» **Teks Halaman**
════════
Pertama, secara bahasa kurban bermakna dekat. Orang yang berkurban merupakan orang yang berusaha mendekatkan diri kepada Allah Swt dengan cara mendekatkan diri kepada manusia melalui ibadah kurban. Selama menjalani kehidupan, manusia yang awalnya dekat dengan Tuhannya perlahan-lahan menjauh karena berbagai persoalan kehidupan. Karena fitrah kesejatian manusia ingin dekat dengan Tuhan sedekat-dekatnya, maka diberikan satu jalan dari beberapa jalan melalui ibadah kurban tersebut.

Kedua, penyembelihan hewan kurban bertujuan membantu saudara-mara sesama muslim dan manusia lainnya, terutama yang kurang mampu melalui pendistribusian daging kurban buat mereka. Ini merupakan wujud cinta kasih seorang muslim kepada sesama manusia.

Ketiga, ibadah kurban dilakukan dengan menumpahkan darah hewan sebagai symbol agar menyembelih, membuang sifat-sifat kebinatangan yang ada dalam diri manusia.
════════
» **Data yang Diberikan**
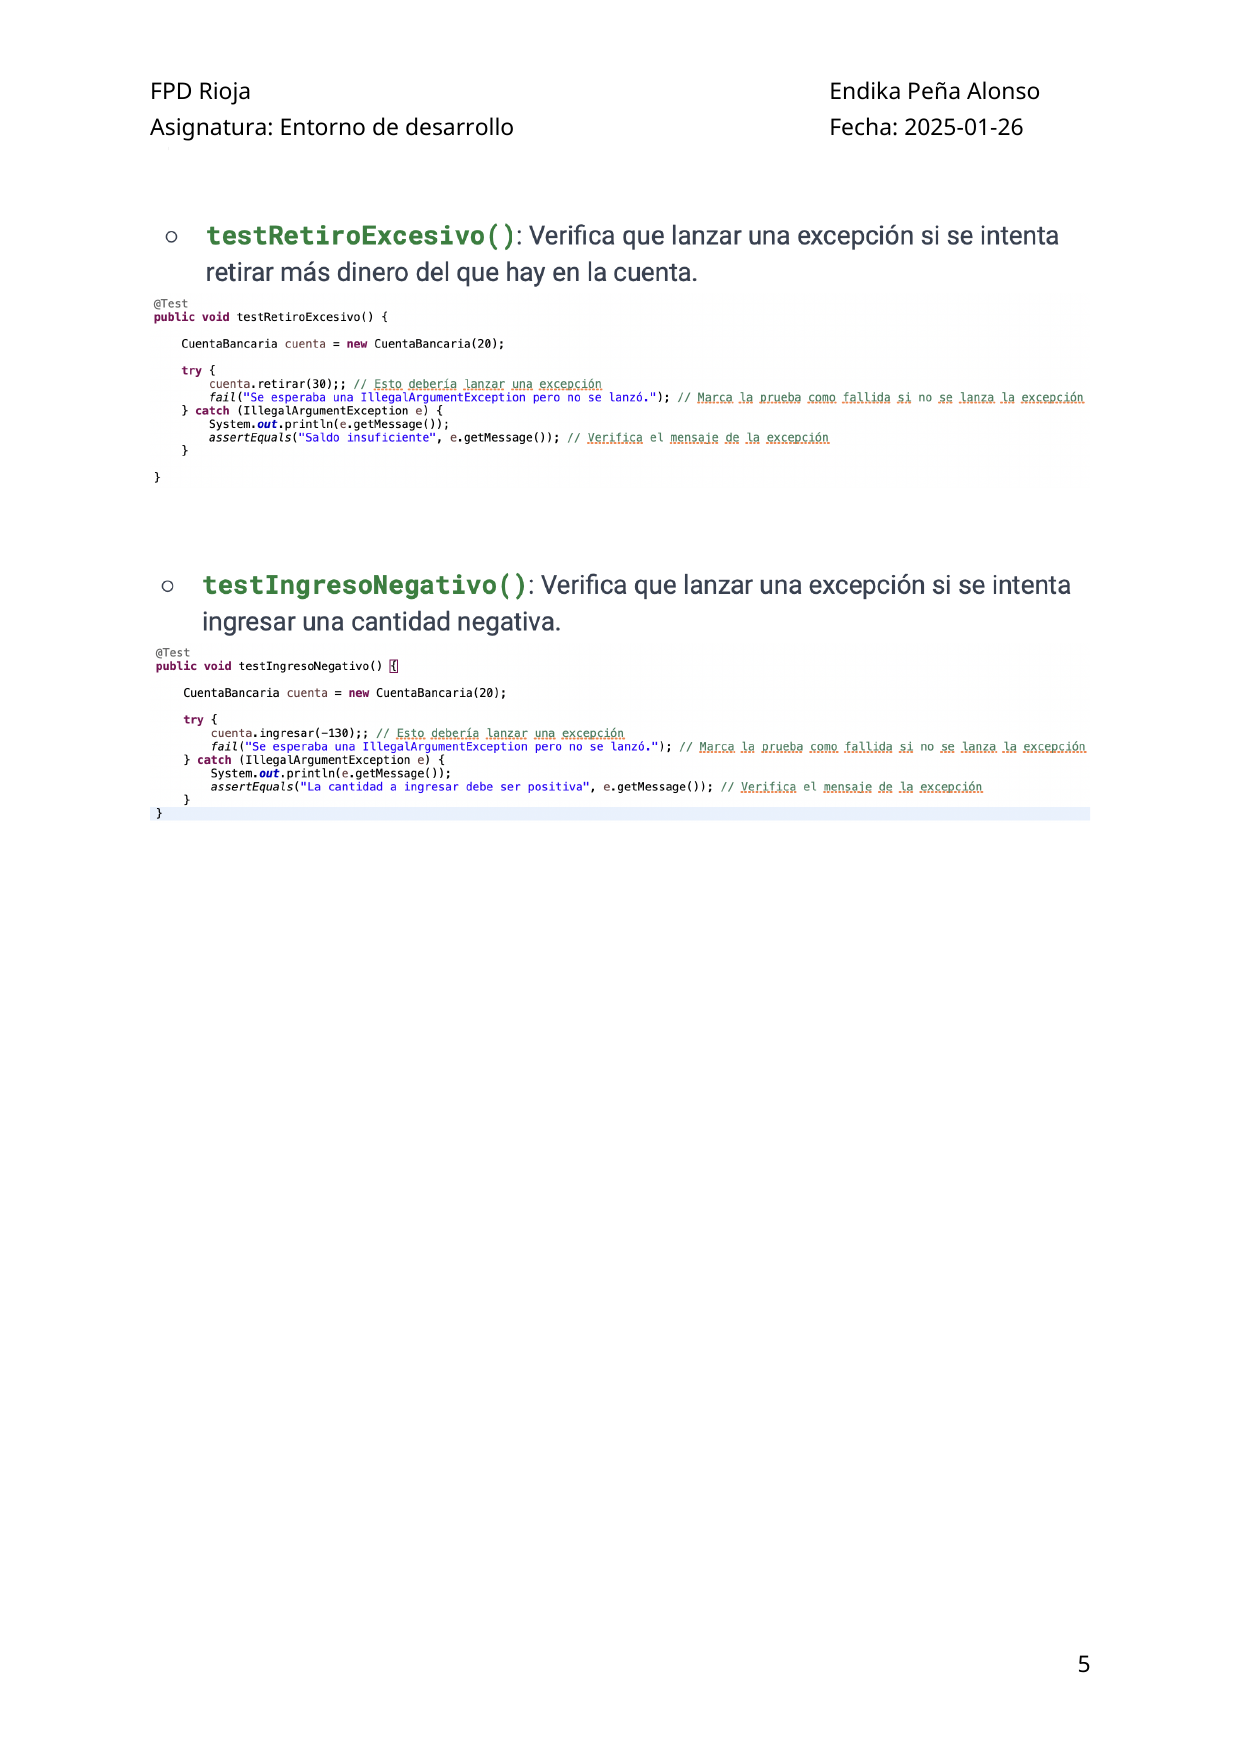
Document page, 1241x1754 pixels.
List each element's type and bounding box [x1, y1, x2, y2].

picture [150, 564, 1091, 639]
picture [150, 293, 1091, 488]
picture [150, 214, 1091, 289]
picture [150, 643, 1091, 823]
════════
» **Isi Latihan**
Menurut teks halaman, apa makna kurban secara bahasa?

» **Hasil Latihan**
Secara bahasa, kurban bermakna dekat.